Today, the Treaty of Canandaigua is still commemorated annually by Haudenosaunee nations. The ceremony, held in Geneva, New York, is not only a remembrance but a quiet act of resistance, a reminder that treaties are not just historical relics but living agreements. The U.S. government continues to deliver the promised annuity, though the deeper terms of respect and autonomy remain contested.

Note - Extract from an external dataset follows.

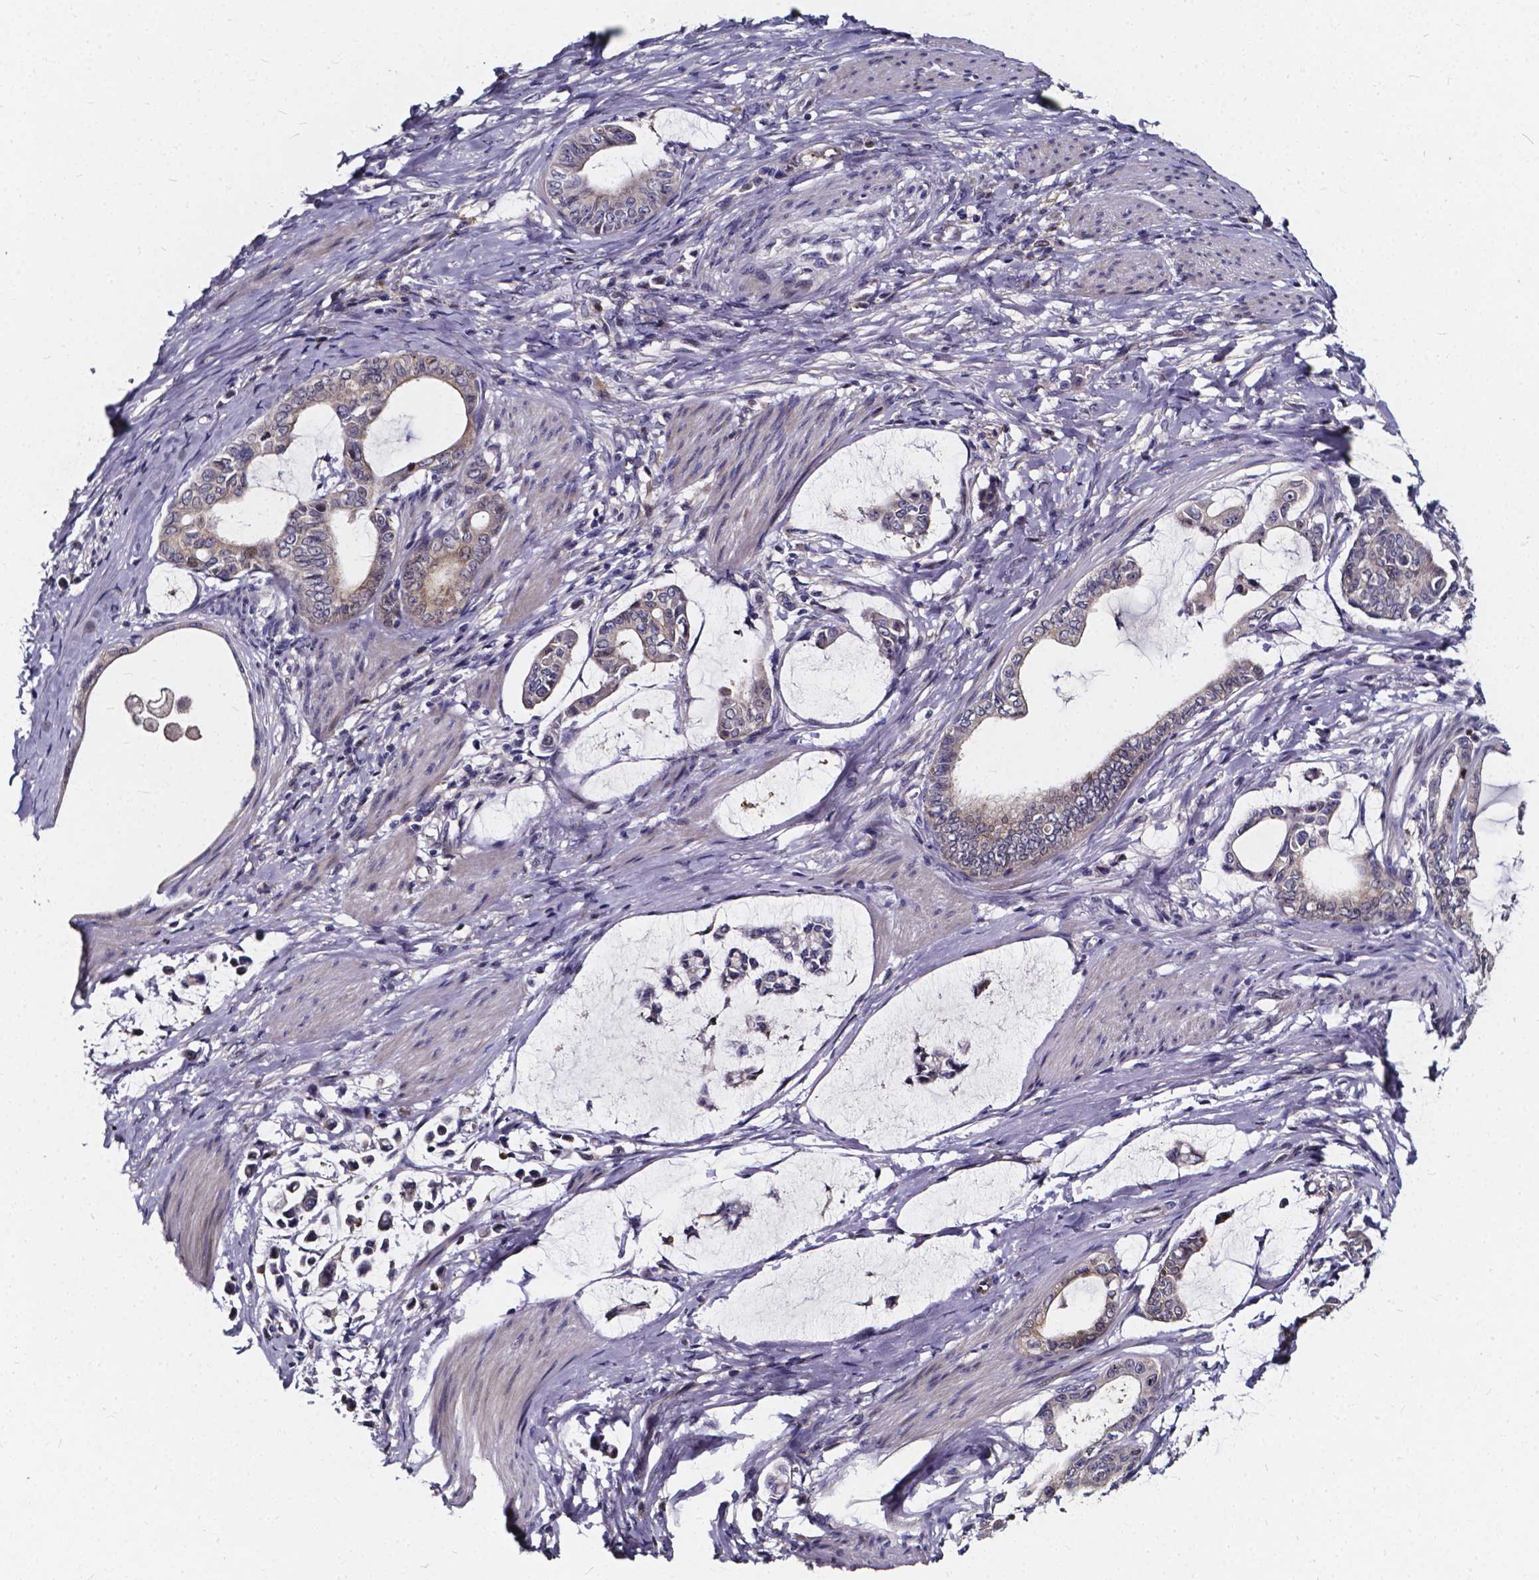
{"staining": {"intensity": "weak", "quantity": "<25%", "location": "cytoplasmic/membranous"}, "tissue": "stomach cancer", "cell_type": "Tumor cells", "image_type": "cancer", "snomed": [{"axis": "morphology", "description": "Adenocarcinoma, NOS"}, {"axis": "topography", "description": "Stomach"}], "caption": "Photomicrograph shows no significant protein expression in tumor cells of stomach cancer (adenocarcinoma).", "gene": "SOWAHA", "patient": {"sex": "male", "age": 82}}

This treaty was not a surrender. It was a negotiation between sovereign nations. And its fracture was not inevitable. It was the product of disregard, of silence where dialogue once stood. In Haudenosaunee thought, diplomacy is a sacred path, a longhouse where all voices can be heard. The collapse of the Canandaigua promise did not begin with war. It began with the refusal to listen.
Sources
- Hauptman, Laurence M. Conspiracy of Interests: Iroquois Dispossession and the Rise of New York State. Syracuse University Press, 1999.
- Grinde, Donald A., and Bruce E. Johansen. Exemplar of Liberty: Native America and the Evolution of Democracy. UCLA American Indian Studies Center, 1991.
- Williams, Robert A. Jr. Like a Loaded Weapon: The Rehnquist Court, Indian Rights, and the Legal History of Racism in America. University of Minnesota Press, 2005.
- U.S. National Archives, “Treaty with the Six Nations, 1794 (Canandaigua Treaty).”